Baba tarafından Seyithanoğullarındanım.. Fettahoğulları ve Seyyidhanoğulları aralarında kız alıp vermişler. "Seyyidhanoğulları" dediklerine göre kendilerine, Seyyidlerle bir bağlantıları olsa gerek.. Türk olarak biliniyoruz. En azından Arap ya da Kürt olduğumuza dair bir bilgi ve iddia yok.. Bu ülkenin halkı olmaktan, anne-babamdan, aşiretimden bir şikayetim yok, hamdolsun..

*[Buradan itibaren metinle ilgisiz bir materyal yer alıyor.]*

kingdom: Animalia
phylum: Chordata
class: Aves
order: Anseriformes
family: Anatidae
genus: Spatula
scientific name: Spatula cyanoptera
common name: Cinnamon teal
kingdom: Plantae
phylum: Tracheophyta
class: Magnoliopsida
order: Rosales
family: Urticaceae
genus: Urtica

"Türk"lük bir etnik aidiyetten çok, batılılar tarafından belli halk topluluklarını tanımlamak için kullanılan bir sıfat olduğunu görmek gerek.. Bu tartışma, Osmanlı"nın son döneminde, 3 tarzı siyaset şeklinde, Türkleşmek, Muasırlaşmak, İslamlaşmak şeklinde Fransız hayranı, ya da Alman hayranı, İngilizlere meyleden İttihat Terakki gibi masonik, derin çevrelerde pişirildi, bu "batılılaşma ihaneti". Yusuf Akçura, Gaspralı İsmail, Ziya Gökalp gibi isimler bu konuyu tartıştılar. Eşref Edip, Mehmet Akif filan da İslamlaşmayı savundular.. M. Akif "Ne Araplık, ne de Türklük kalacak, aç gözünü/ Dinle peygamberi zişanın sözünü" diye ümmeti uyarır. "Fikri kavmiyyeti tel"in ediyor peygamber" der Safahatında!..

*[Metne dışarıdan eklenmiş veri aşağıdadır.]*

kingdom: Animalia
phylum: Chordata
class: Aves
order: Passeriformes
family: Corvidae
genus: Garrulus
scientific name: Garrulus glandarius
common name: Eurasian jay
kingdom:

Bu ırkçılık belasından kurtulmadan iki yakamız bir araya gelmeyecek.. Bu coğrafyadaki bütün hakların kanları birbirine karışmıştır. Saf bir ırk bulamazsınız. Kabilecikler bulursunuz sadece..
Bir gün Eba Zer, Bilali Habeşi ile tartışırken "Bak zenci kadının oğulu" diye seslenmişti de, Hz. Peygamberin bundan haberi olunca "Hala cahiliye döneminin kirlerini mi taşıyorsun dilinde" diye eleştirilmiş, o da Bilal"den özür dilemişti.. Bu cahiliye adetlerinden ne zaman vazgeçeceğiz.. Bu Allah"ın ilk lanetini hakeden ırkçılıktan kurtulmadan hiç bir yere gidemeyiz..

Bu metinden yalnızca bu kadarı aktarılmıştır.